## [Excerpted passage]
>>>

Muhammad-Ali Abdur-Rahkman was a two-star recruit that Michigan picked up at the last minute thanks to an out-of-the-blue phone call in the 2014 class, and he wasn't expected to play much, if at all, this season. But, 13 starts at shooting guard later, we review and grade his 2014-15 season.

Mike Carter-USA TODAY Sports

It's time to review and grade our fourth individual from Michigan's 2014-15 season. We have evaluated how John Beilein handled what he called a "very unique" season, analyzed how Derrick Walton's toe injury robbed him of a breakout sophomore season, and recapped Spike Albrecht's transformation into a legitimate Big Ten starting point guard. Now, we take a look at Muhammad-Ali Abdur-Rahkman -- a last-minute pickup in the 2014 class that was thrust into the starting lineup at shooting guard due to injuries after averaging only 3.9 minutes in his first 13 games.

Muhammad-Ali Abdur-Rahkman

No. 12 | Freshman | 6-4 | 175 lbs. | Catholic Central HS | Allentown, Pa.

Season GP MPG PPG Usg% Off. Rtg eFG% 2P% 3P% FT% RPG APG TPG SPG BPG
2014-15 29 19.0 4.5 16.5 92.5 46.8 48.2 29.3 93.3 1.7 0.9 1.0 0.6 0.0

Muhammad-Ali Abdur-Rahkman wasn't supposed to play much for Michigan this season.

Heck, Abdur-Rahkman wasn't even supposed to be a Wolverine. The two-star prospect from Allentown, Pennsylvania, wasn't just under the radar. He was off the radar. Until late March or early April of last year, John Beilein hadn't shown him any interest, and I wouldn't be surprised if Beilein never had heard his name -- even if he shares the first half of it with the greatest boxer to step in the ring. But then Dave Rooney, a real estate dealer from Allentown and someone Abdur-Rahkman never had met, phoned his old pal, Beilein, out of the blue to tell him Abdur-Rahkman was "the best basketball player [he had] seen in a long time." Three weeks later, Abdur-Rahkman committed to Michigan.

But, notwithstanding Rooney's praises, Abdur-Rahkman was brought on board because Michigan needed someone to sit on the end of the bench, not to become an instant contributor, after Nik Stauskas and Glenn Robinson III departed for the NBA earlier than anticipated. Michigan was set at guard with Derrick Walton at the point, Caris LeVert at the two, and Spike Albrecht able to back both of them up. Plus, Beilein has a reputation for using a short bench, so the question heading into the season was whether Beilein would redshirt Abdur-Rahkman or play him spot minutes behind LeVert.

<<<

## [Instructions for the task]
Write the next part of the article grading Muhammad-Ali Abdur-Rahkman's 2014-15 season, picking up after its final sentence. The records that come next are unrelated to the Michigan basketball article and stand on their own.

## [Provided records]

>>>

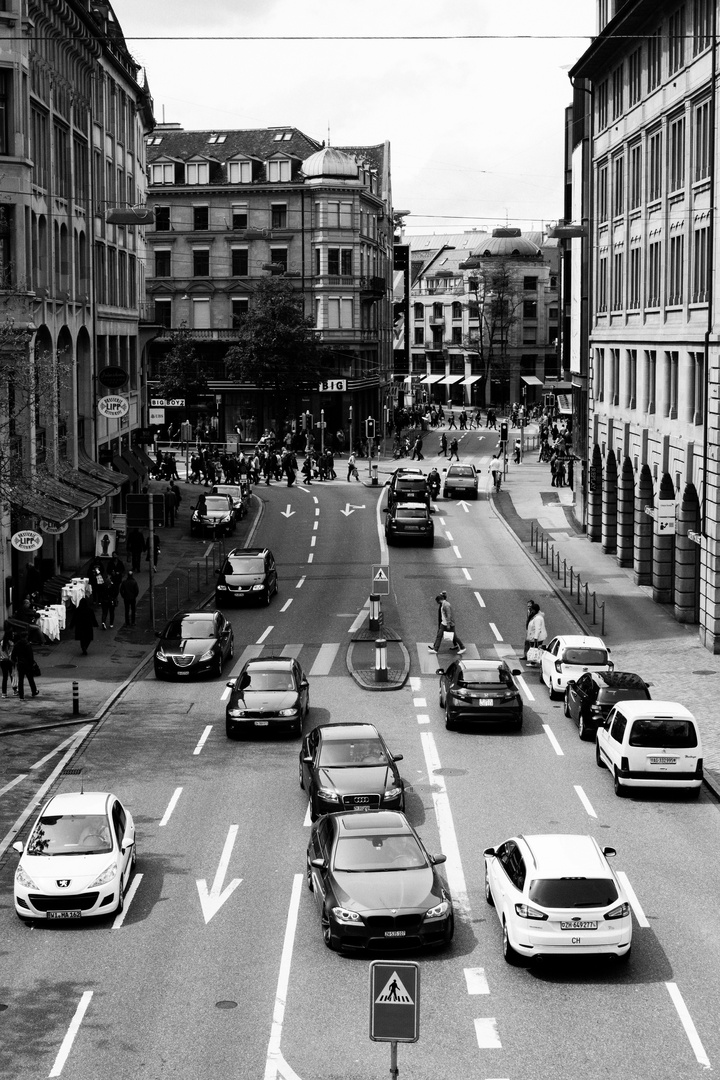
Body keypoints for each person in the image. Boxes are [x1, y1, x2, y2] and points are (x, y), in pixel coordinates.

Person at [11, 632, 38, 699]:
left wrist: (15, 661)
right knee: (30, 679)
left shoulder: (17, 644)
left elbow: (13, 655)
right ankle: (34, 691)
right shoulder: (27, 644)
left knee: (20, 680)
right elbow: (30, 656)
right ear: (26, 636)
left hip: (20, 663)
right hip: (28, 664)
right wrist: (32, 663)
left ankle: (21, 695)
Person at [1, 630, 14, 698]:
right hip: (8, 660)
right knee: (12, 675)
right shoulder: (11, 643)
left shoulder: (1, 642)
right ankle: (15, 690)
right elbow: (11, 654)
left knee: (5, 677)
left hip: (2, 661)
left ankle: (4, 693)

<<<

## [Response to this task]
The answer: the latter.

Abdur-Rahkman played, but he barely saw the court in the first half of the season. He appeared in 13 of Michigan's first 16 games and averaged only 3.9 minutes in those 13 appearances. The only time that he earned more than six minutes in a game was when he played 12 minutes in Michigan's 91-62 rout of Nicholls State. And he didn't do anything to warrant more playing time. He scored only seven points on 2-of-12 shooting in those first 13 games, and, in fact, he missed his first nine shots, eight of which were two-pointers, before he sunk his first field goal. He wasn't needed unless there was an emergency.

The alarms sounded two weeks later, though, when, in that time, it was announced that LeVert would be out for the season and Walton would be out for an indefinite period with foot injuries. Michigan had Albrecht to take over at point, but the only remaining healthy scholarship guard was Abdur-Rahkman. So Beilein made him the starting two.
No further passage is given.